◆ Things to do ◆
1) Summarize the book notes in two sentences.
2) Copy the book notes from "Mysterious Acts by" up to and including "plenty of elk.".
3) List the things the book notes say are in the poetry collection.

The Ethical Slut by Dossie Easton and Janet Hardy. I read the second edition about a year ago and since have been reveling in its eye-opening greatness. If you’re interested at all in polyamory or open relationships, there is a wide range of ways to experience multiple romantic partners. I don’t necessarily identify as polyamorous, but I’m comfortable with non-monogamy. I have limited experience, but open relationships and overcoming jealousy can be tricky stuff; feel free to talk to me about it!
Mysterious Acts by My People by ValerieWetlaufer. This is a wonderful poetry collection that was recently added to the library. Wetlaufer has a colorful voice and interesting perspective on queer relationships and intimacy, as well as grief and loss. Things in this book: “kinky boots & cat suits,” herbal remedies (re: spells) for unexpected house guests, a love letter written on the skin of a baby lamb, and as the cover suggests plenty of elk.

◆ Material shown ◆
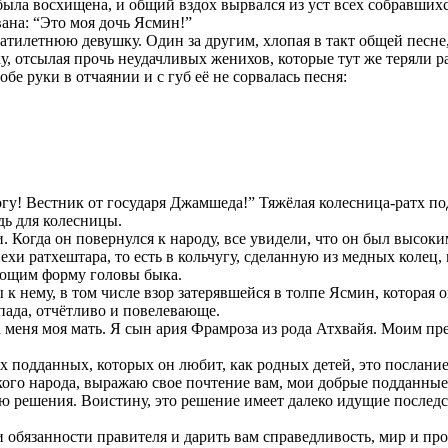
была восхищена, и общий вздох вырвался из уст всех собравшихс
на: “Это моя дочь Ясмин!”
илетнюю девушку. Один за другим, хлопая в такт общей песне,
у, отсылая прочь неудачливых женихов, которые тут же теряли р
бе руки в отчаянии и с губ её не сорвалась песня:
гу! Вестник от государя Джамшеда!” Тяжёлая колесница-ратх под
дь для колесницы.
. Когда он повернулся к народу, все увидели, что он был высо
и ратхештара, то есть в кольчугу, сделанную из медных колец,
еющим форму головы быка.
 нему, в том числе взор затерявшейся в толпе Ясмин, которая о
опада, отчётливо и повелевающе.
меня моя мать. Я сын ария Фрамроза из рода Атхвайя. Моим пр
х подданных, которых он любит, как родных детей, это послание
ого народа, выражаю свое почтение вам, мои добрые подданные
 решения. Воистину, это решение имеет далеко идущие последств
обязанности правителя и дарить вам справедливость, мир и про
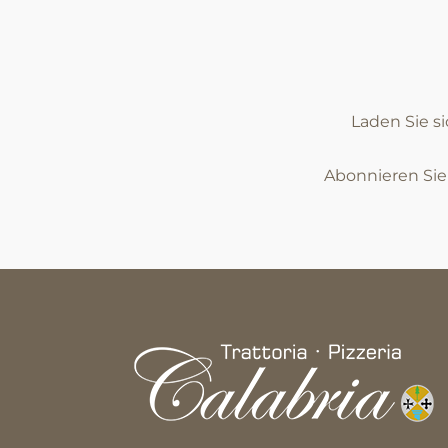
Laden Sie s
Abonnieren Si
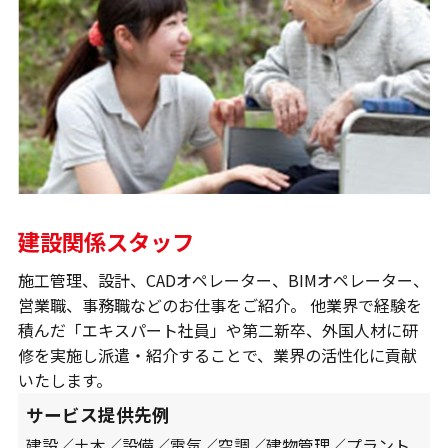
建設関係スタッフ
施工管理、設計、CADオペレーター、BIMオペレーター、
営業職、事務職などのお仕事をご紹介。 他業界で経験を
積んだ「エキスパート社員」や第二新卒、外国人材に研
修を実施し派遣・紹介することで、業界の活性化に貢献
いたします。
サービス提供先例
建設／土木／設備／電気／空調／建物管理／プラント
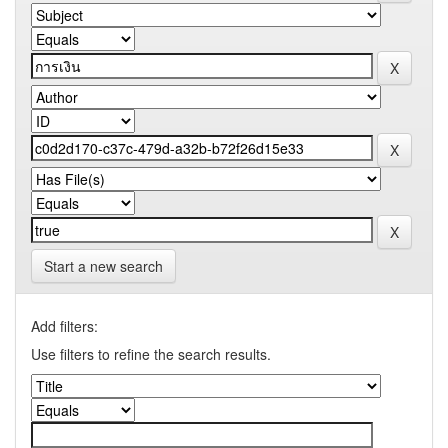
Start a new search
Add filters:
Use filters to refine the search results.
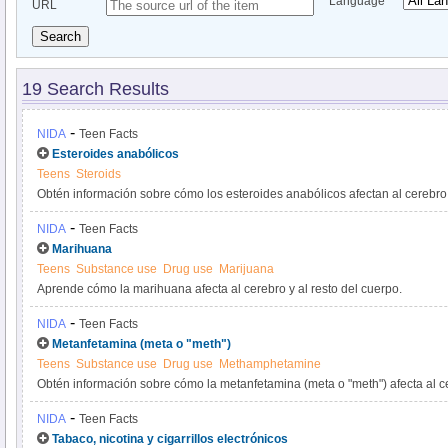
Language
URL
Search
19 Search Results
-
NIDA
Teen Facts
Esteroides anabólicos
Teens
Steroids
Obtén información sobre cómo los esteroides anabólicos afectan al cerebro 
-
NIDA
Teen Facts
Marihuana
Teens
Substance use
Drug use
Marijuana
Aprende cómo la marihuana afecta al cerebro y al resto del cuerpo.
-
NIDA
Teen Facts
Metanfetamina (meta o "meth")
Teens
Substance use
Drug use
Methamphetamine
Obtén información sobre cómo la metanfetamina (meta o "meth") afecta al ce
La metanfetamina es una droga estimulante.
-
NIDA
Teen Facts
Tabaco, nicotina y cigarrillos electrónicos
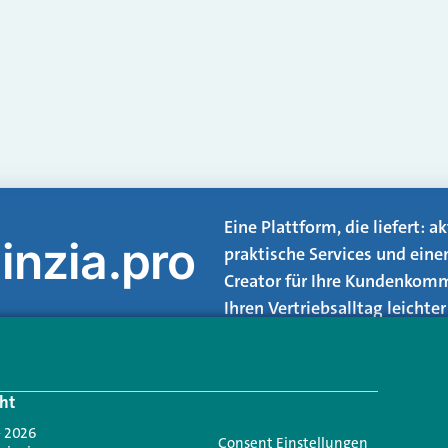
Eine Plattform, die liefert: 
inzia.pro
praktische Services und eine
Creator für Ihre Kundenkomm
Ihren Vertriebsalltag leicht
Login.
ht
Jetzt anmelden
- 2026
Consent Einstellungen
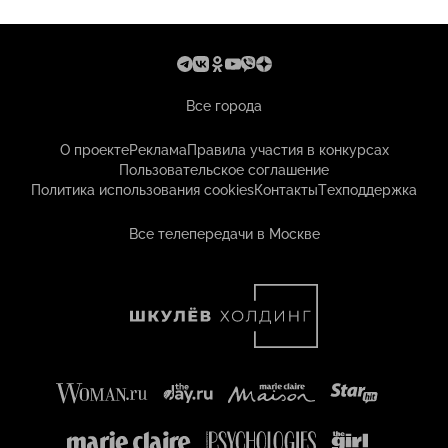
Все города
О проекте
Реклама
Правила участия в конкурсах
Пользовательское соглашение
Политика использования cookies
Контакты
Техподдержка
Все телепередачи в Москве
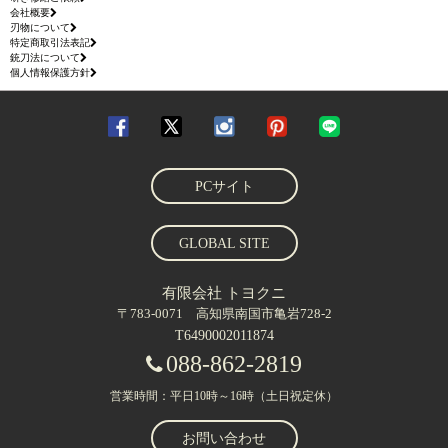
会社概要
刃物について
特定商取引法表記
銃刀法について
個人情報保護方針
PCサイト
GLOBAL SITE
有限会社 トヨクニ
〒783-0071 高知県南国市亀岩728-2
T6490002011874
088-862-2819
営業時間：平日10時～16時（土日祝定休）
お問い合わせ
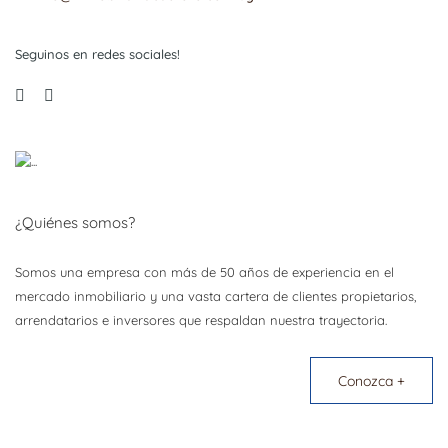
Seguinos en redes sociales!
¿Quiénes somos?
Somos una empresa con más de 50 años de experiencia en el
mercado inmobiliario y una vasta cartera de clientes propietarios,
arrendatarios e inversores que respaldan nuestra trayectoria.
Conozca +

◆ Answer list ◆
1) The book notes recommend The Ethical Slut by Dossie Easton and Janet Hardy, whose second edition the writer read about a year ago and calls eye-opening, for anyone interested in polyamory or open relationships. They also recommend Mysterious Acts by My People, a poetry collection recently added to the library with a colorful voice and an interesting perspective on queer relationships, intimacy, grief and loss.

2)
Mysterious Acts by My People by ValerieWetlaufer. This is a wonderful poetry collection that was recently added to the library. Wetlaufer has a colorful voice and interesting perspective on queer relationships and intimacy, as well as grief and loss. Things in this book: “kinky boots & cat suits,” herbal remedies (re: spells) for unexpected house guests, a love letter written on the skin of a baby lamb, and as the cover suggests plenty of elk.

3)
- "kinky boots & cat suits"
- herbal remedies (spells) for unexpected house guests
- a love letter written on the skin of a baby lamb
- plenty of elk